Miles de grullas canadienses hacen una pausa en el río Platte durante su parada migratoria anual en el Santuario Rowe, cerca de Gibbon, Nebraska. Como el agua está asignada en su totalidad a las áreas urbanas y a la agricultura, muchos se preguntan cuánto tiempo falta para que el Platte se seque. Entre 600.000 y 800.000 grullas usan un tramo de unos pocos kilómetros del Platte a su paso por el centro de Nebraska, una zona en la que se ha eliminado la vegetación leñosa que las aves no toleran.
Foto: Joel Sartore




Los vaqueros de cabeza castaña son capturados en una red especialmente dispuesta para este fin en la base militar de Fort Hood, cerca de Killeen, Texas. A las hembras se las extermina, pero los machos se utilizan para atraer a otras aves. La erradicación de los vaqueros es un proyecto en marcha desde hace unos años en esta zona, y su objetivo es estudiar los efectos del parasitismo de esta especie sobre diversas aves amenazadas, tales como el vireo de capa negra o el chipe de mejillas amarillas.
Foto: Joel Sartore




A este soldadito arrocero apresado en una red de niebla junto al río Platte de Nebraska se le colocará un geolocalizador. Luego será liberado, y dentro de unos meses, cuando los investigadores vuelvan a capturarlo, los datos del geolocalizador revelarán su ruta migratoria.
Foto: Joel Sartore




En el Spring Creek Prairie Audubon Center de Denton, en Nebraska, viven carpinteros cabecirrojos (arriba), además de otras aves, mamíferos e insectos.
Foto: Joel Sartore




Una hembra de charrancito americano atiende su nido en una mina junto al río Platte, en Fremont, Nebraska. Esta ave está en la lista de especies amenazadas de Estados Unidos. Muchas compañías mineras detienen su actividad durante la época de nidificación de aves poco comunes. En los próximos años está prevista la construcción de viviendas en esta zona.
Foto: Joel Sartore




Mariposas monarca cubren hasta el último centímetro de este árbol de la sierra Chincua de México.
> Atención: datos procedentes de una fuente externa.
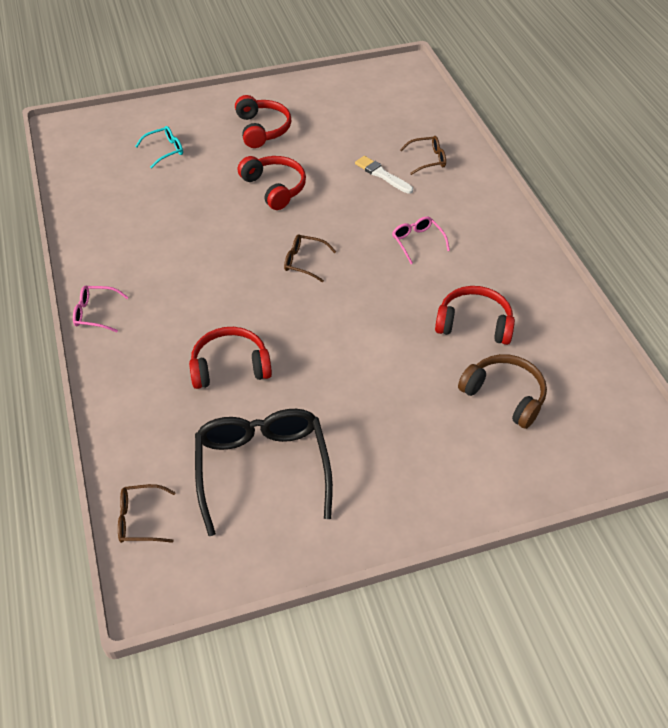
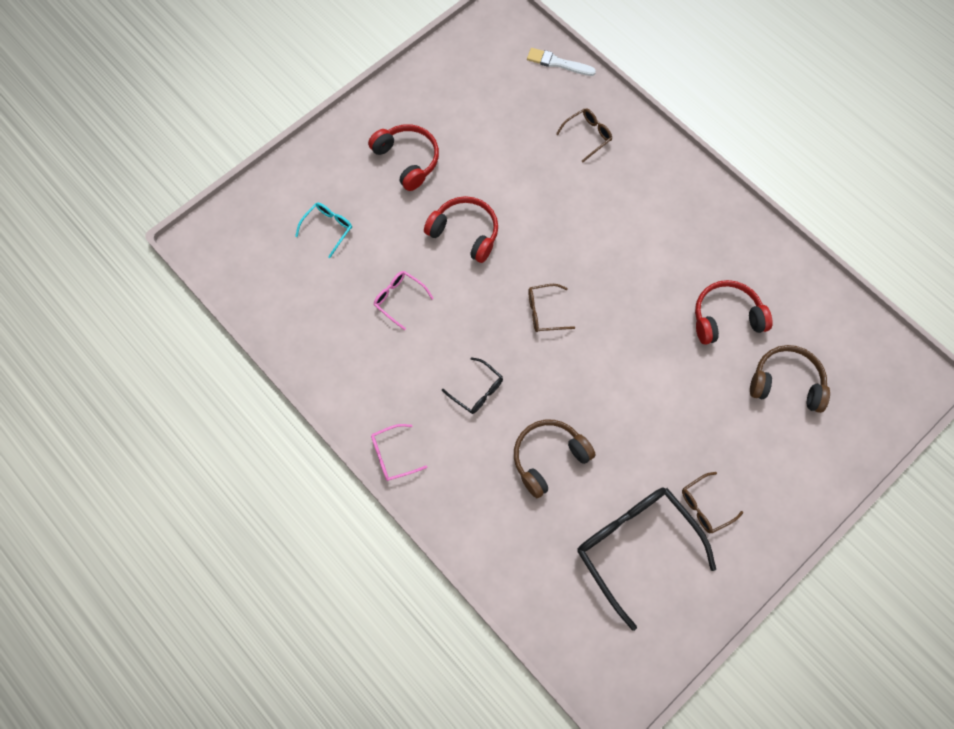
camera: 25 degrees left, 20 degrees up
(140, 519) = (568, 641): brown glasses -> brown glasses (705, 506)
(203, 295) = (477, 391): none -> black glasses
(230, 367) = (548, 458): red headphones -> brown headphones
(382, 175) = (556, 173): white brush -> white brush (558, 63)
(417, 242) = (631, 244): pink glasses -> pink glasses (399, 299)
Millones de monarcas migran a este lugar todos los años para pasar el invierno. El clima frío de la montaña ralentiza su metabolismo.
Foto: Joel Sartore




La Reserva de Caza Maxwell, cerca de Canton, Kansas, alberga un rebaño de unos 200 bisontes.
Foto: Joel Sartore




Más de 40.000 personas acudieron al Mangum Rattlesnake Derby de 2010 celebrado en la localidad de Mangum, Oklahoma. Entre las atracciones de esta feria, los visitantes pueden observar un recinto con cientos de serpientes de cascabel diamantinas occidentales.
Foto: Joel Sartore




Los bisontes disponen de espacio para moverse en el rancho Triple U, cerca de Fort Pierre, en Dakota del Sur. Dos mil cabezas de bisontes van de pasto en pasto por las 20.000 hectáreas del rancho, recorriendo cada año un total de unos 30 kilómetros.